#### VORLIEGENDER TEXT
Der neue Bürgermeister Rudolph Giuliani beendet die Ära der „Rainbow Coalitions“ / Das gute Abschneiden der Republikaner ist eine Niederlage für US-Präsident Clinton  ■ Aus Washington Andrea Böhm

Es war ein Déjà-vu-Erlebnis – mit anderem Ausgang. Wie vor vier Jahren mußten die beiden Kontrahenten bis kurz vor Mitternacht vor dem Fernseher und am Telefon auf ein vorläufiges Endergebnis warten. Wie vor vier Jahren hatte in der Schlußphase der Auszählung der Stimmen mal der eine, mal der andere die Nase vorn. Nur hieß dieses Mal der Sieger Rudolph Giuliani, der Verlierer David Dinkins. Mußte ersterer vor vier Jahren seine enttäuschten und wütenden AnhängerInnen mit einem lautstarken „Haltet endlich das Maul“ vor laufenden Kameras zu Ordnung rufen, streckte er dieses Mal, wie es sich für einen Wahlsieger gehört, die Hand in Richtung Dinkins zur Versöhnung aus.
########
AUFGABEN >>
A - Schreiben Sie aus dem Bericht über Giulianis Wahlsieg die Passage wortgetreu ab, die bei den Worten „Der neue Bürgermeister“ beginnt, und hören Sie nach „zur Versöhnung aus.“ auf.
B - Führen Sie den Bericht über Giulianis Wahlsieg im Anschluss an seinen letzten Satz weiter.
#### EXTRAHIERTE DATEN
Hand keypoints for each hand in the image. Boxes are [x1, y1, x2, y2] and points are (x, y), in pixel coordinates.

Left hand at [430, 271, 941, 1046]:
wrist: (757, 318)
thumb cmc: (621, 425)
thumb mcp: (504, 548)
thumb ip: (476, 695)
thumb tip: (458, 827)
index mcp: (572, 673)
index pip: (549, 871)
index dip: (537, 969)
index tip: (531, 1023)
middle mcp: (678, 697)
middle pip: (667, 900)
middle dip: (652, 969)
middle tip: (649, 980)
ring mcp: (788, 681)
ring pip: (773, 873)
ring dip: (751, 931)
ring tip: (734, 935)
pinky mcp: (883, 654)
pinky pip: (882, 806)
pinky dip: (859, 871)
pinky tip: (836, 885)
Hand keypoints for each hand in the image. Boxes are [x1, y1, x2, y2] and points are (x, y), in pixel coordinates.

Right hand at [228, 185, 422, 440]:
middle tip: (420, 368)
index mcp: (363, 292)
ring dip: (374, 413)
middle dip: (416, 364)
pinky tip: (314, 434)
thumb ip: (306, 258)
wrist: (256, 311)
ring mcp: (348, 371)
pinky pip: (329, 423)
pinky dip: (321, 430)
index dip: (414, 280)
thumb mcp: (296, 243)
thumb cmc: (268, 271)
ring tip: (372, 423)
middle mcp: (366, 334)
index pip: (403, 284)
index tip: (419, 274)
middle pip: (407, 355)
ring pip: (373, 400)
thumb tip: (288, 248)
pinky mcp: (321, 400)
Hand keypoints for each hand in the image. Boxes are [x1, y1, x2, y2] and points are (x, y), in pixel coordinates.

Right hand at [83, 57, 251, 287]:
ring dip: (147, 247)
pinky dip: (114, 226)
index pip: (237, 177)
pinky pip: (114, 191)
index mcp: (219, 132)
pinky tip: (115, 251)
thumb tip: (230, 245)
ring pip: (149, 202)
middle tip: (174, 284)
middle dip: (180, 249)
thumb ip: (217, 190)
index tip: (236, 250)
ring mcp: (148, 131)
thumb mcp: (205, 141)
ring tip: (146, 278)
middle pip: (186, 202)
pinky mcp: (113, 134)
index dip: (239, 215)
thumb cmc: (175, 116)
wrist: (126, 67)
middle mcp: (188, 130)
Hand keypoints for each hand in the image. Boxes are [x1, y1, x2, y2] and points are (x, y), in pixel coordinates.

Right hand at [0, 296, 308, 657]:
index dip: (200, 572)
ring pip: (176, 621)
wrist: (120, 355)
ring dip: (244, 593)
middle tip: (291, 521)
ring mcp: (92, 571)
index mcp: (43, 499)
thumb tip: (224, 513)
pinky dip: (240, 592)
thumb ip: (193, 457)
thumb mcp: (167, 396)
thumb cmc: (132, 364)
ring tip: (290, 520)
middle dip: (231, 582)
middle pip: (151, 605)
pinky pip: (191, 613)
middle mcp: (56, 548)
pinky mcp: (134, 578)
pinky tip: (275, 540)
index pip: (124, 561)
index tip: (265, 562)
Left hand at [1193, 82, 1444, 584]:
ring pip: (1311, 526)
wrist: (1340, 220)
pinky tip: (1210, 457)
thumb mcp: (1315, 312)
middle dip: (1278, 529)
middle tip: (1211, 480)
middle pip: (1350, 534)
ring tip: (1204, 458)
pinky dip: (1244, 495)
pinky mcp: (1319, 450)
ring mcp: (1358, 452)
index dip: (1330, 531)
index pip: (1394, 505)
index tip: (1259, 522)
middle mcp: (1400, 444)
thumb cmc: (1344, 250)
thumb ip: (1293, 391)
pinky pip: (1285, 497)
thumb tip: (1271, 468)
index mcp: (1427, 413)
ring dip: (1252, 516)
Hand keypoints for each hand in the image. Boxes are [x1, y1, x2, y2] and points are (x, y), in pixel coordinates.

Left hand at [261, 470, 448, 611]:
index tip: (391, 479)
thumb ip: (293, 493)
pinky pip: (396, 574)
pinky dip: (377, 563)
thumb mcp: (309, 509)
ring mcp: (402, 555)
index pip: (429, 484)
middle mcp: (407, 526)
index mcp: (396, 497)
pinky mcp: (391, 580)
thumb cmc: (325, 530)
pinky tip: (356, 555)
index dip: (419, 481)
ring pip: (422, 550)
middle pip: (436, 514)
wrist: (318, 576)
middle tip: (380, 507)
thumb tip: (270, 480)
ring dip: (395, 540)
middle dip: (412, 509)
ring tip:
########
LÖSUNGEN >>
A -
Der neue Bürgermeister Rudolph Giuliani beendet die Ära der „Rainbow Coalitions“ / Das gute Abschneiden der Republikaner ist eine Niederlage für US-Präsident Clinton  ■ Aus Washington Andrea Böhm

Es war ein Déjà-vu-Erlebnis – mit anderem Ausgang. Wie vor vier Jahren mußten die beiden Kontrahenten bis kurz vor Mitternacht vor dem Fernseher und am Telefon auf ein vorläufiges Endergebnis warten. Wie vor vier Jahren hatte in der Schlußphase der Auszählung der Stimmen mal der eine, mal der andere die Nase vorn. Nur hieß dieses Mal der Sieger Rudolph Giuliani, der Verlierer David Dinkins. Mußte ersterer vor vier Jahren seine enttäuschten und wütenden AnhängerInnen mit einem lautstarken „Haltet endlich das Maul“ vor laufenden Kameras zu Ordnung rufen, streckte er dieses Mal, wie es sich für einen Wahlsieger gehört, die Hand in Richtung Dinkins zur Versöhnung aus.

B -
903.114 Stimmen wurden für den weißen Ex-Staatsanwalt, 858.868 für den schwarzen Amtsinhaber gezählt – ein Wahlergebnis, das den Begriff des „Mehrheitsvotums“ etwas relativiert, zumal von 3,3 Millionen registrierten WählerInnen über 1,5 Millionen zu Hause blieben.

Mit der Niederlage Dinkins', des ersten afroamerikanischen Bürgermeisters der Stadt, ist wie schon zuvor in Städten wie Los Angeles oder Chicago die Ära der „Rainbow Coalitions“, der „Regenbogen-Koalitionen“ zwischen ethnischen Minderheiten, Gewerkschaften, Frauen- und Bürgerrechtsgruppen sowie weißen Liberalen, zu Ende gegangen. Zu Ende gegangen ist – zumindest vorläufig – auch die Epoche des allmächtigen Apparats und Parteienfilzes der Demokraten in New York City: Zum ersten Mal seit 1965 wird ein Republikaner die Stadt regieren. Ein Resultat, das nicht nur den demokratischen Strategen zu denken geben wird, sondern auch Präsident Clinton, der David Dinkins mehrfach durch Wahlauftritte zu unterstützen versuchte.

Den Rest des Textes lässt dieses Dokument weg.